Please set down exactly the lines of the listing below from the line containing "banana: present [319,261,371,282]" through the line containing "fruit basket: present", both lines included, leaving out all other lines.
==================================================
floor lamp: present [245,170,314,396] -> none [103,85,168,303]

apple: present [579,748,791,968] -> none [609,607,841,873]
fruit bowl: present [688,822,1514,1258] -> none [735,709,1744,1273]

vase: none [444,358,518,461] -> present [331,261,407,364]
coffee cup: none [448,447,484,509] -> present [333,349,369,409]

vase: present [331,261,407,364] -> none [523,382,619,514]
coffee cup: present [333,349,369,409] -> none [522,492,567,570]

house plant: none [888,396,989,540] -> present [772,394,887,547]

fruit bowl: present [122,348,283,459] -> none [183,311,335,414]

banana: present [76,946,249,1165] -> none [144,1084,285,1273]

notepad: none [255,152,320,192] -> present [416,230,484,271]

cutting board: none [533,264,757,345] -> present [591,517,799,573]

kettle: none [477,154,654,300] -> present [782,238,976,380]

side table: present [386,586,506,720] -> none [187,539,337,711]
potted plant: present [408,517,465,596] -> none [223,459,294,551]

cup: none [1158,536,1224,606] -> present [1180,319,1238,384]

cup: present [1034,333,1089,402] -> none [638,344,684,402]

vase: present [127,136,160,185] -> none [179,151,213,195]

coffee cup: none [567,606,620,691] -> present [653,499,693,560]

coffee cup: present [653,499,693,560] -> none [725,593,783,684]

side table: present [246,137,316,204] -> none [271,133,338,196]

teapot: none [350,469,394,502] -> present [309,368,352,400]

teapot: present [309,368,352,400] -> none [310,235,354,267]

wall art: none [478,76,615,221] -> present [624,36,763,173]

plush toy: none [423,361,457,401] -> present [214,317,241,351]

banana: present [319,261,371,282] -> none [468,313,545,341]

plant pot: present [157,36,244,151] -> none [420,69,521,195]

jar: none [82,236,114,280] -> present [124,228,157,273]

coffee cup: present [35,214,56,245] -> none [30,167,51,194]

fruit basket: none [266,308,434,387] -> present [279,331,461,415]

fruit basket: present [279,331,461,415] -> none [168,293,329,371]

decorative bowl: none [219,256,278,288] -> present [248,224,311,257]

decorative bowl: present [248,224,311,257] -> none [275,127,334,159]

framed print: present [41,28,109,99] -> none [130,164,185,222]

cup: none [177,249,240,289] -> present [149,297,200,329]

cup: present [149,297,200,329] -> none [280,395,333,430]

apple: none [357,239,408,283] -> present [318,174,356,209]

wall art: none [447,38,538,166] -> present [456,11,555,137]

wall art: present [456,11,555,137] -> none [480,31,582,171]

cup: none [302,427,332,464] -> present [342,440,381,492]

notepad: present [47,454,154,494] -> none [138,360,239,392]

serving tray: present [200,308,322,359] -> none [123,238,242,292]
==================================================
EXERCISE ANSWER:
banana: present [319,261,371,282] -> none [468,313,545,341]

plant pot: present [157,36,244,151] -> none [420,69,521,195]

jar: none [82,236,114,280] -> present [124,228,157,273]

coffee cup: present [35,214,56,245] -> none [30,167,51,194]

fruit basket: none [266,308,434,387] -> present [279,331,461,415]

fruit basket: present [279,331,461,415] -> none [168,293,329,371]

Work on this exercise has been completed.